Perhaps if the host community can focus their hate on Ali, he at least absolves those around him from hating one another. His presence seems to create some kind of unity. This is not unlike the son Gregor Samsa in Kafka’s great story Metamorphosis. The gain of Gregor becoming an insect is that his horrible transformation creates accord and, eventually, happiness and freedom in the family. The last line of Metamorphosis runs, ‘And it was like a confirmation of their new dreams and excellent intentions that at the end of their journey their daughter sprang to her feet and stretched her young body.’
But Ali also reminds those around him that although they don’t want anything to change, they might require a catalyst. In this regard Ali represents the future; there will be more like him, and deeper difficulties. How will these Others be absorbed, and how will everyone have to change in order to make a productive life possible? What sort of society can be made from these elements?
In 1989, fifteen years after Fear Eats the Soul, when the Berlin Wall came down and communism collapsed in Eastern Europe, a fatwah was placed on the life of Salman Rushdie.

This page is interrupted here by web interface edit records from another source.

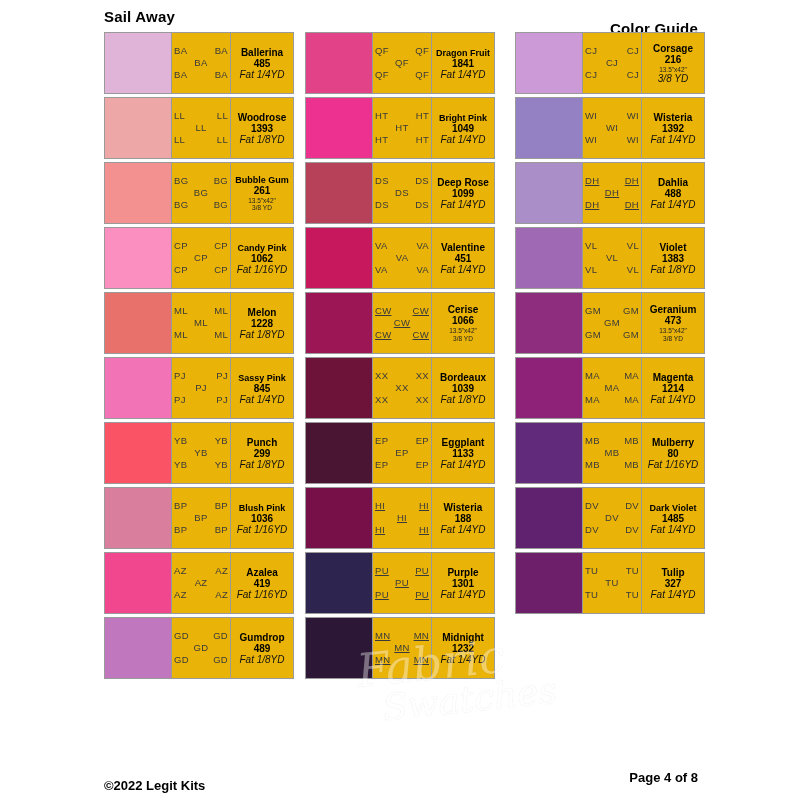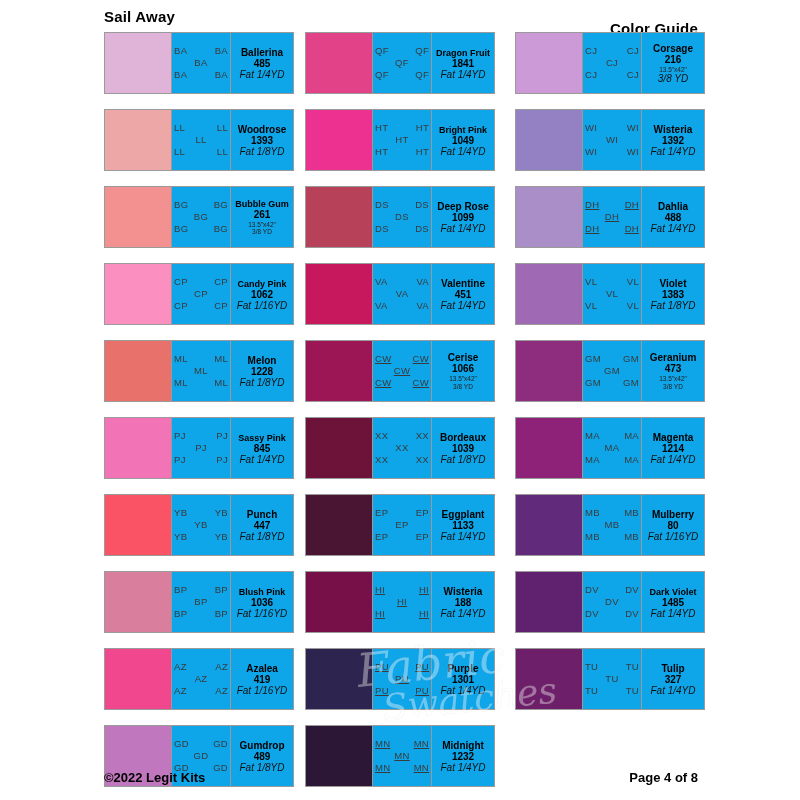--- a/index.html
+++ b/index.html
@@ -65,8 +65,8 @@
     width: 190px;
     height: 62px;
     border: 1px solid #9a9a9a;
-    margin-bottom: 15px;
-    background: #0ea5e9;
+    margin-bottom: 3px;
+    background: #eab308;
     display: flex;
     align-items: stretch;
   }

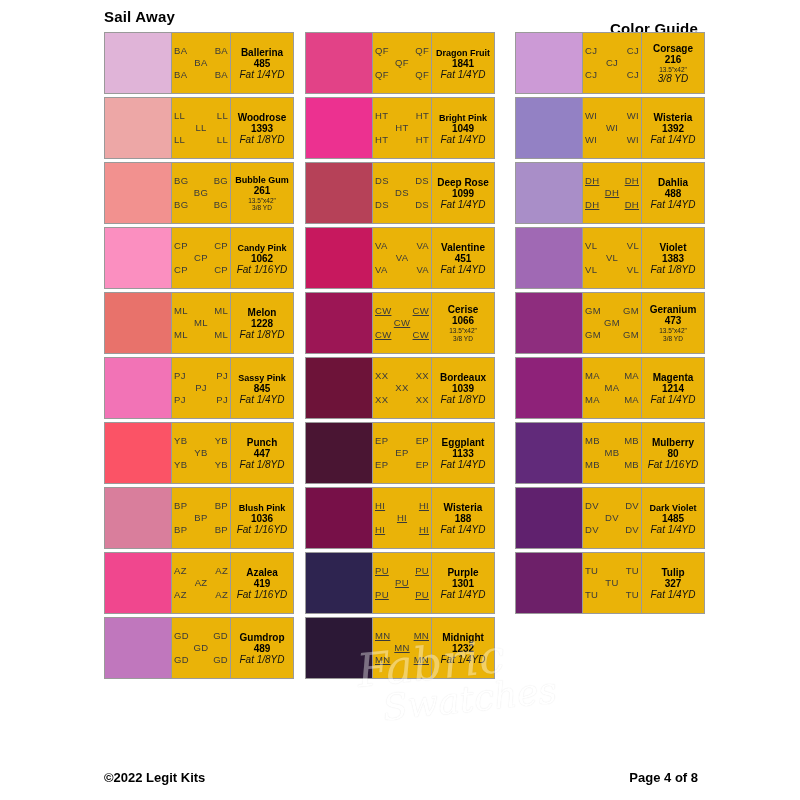--- a/index.html
+++ b/index.html
@@ -342,7 +342,7 @@
           </div>
           <div class="info-block">
             <div class="fabric-name">Punch</div>
-            <div class="fabric-num">447</div>
+            <div class="fabric-num">299</div>
             <div class="cut-note">Fat 1/8YD</div>
           </div>
         </div>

There is no Muslim community in Fear Eats the Soul, only a group of Moroccan buddies in inhospitable territory. But by 1989 in Britain the Muslim community was becoming a force; they were no longer innocent like Ali, but active and persecutory themselves. Quickly they were able to pass around information about The Satanic Verses, organise for the book to be burned in Bolton and Bradford, and put pressure on both the publishers Penguin and the British government to have it banned.

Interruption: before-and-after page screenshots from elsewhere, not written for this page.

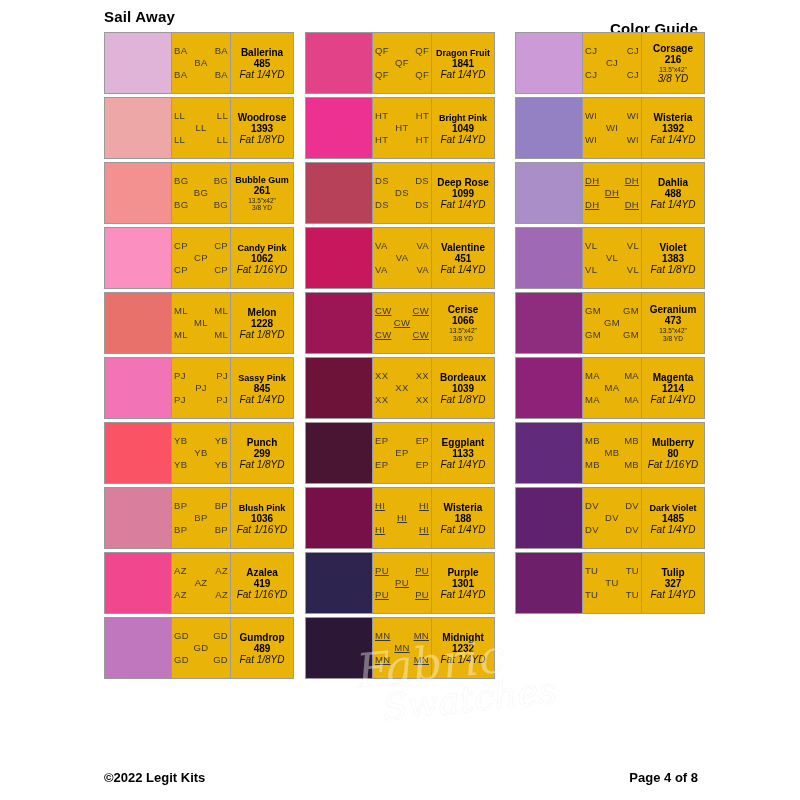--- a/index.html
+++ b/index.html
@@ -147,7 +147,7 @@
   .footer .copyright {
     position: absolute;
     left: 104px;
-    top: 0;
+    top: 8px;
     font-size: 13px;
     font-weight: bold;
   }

There’s no reason to think the Muslim community would be any more cohesive than any other. However, there was one issue which briefly brought these believers together. It wasn’t inequality, discrimination or hatred which created this organisation, but an insult. And it wasn’t the host community they were attacking, but another Muslim, a highly regarded writer. The community was a community because of its underlying religion. Being an immigrant wasn’t an identity, or enough of one, except for others. The ‘deviant’ Rushdie created a brief unity.
The Satanic Verses begins with a terrorist attack on an aeroplane, and this explosion presages the explosion of identities Rushdie explores in the book. As Rushdie himself put it, ‘How does newness come into the world? How is it born? Of what fusions, translations, conjoinings is it made?’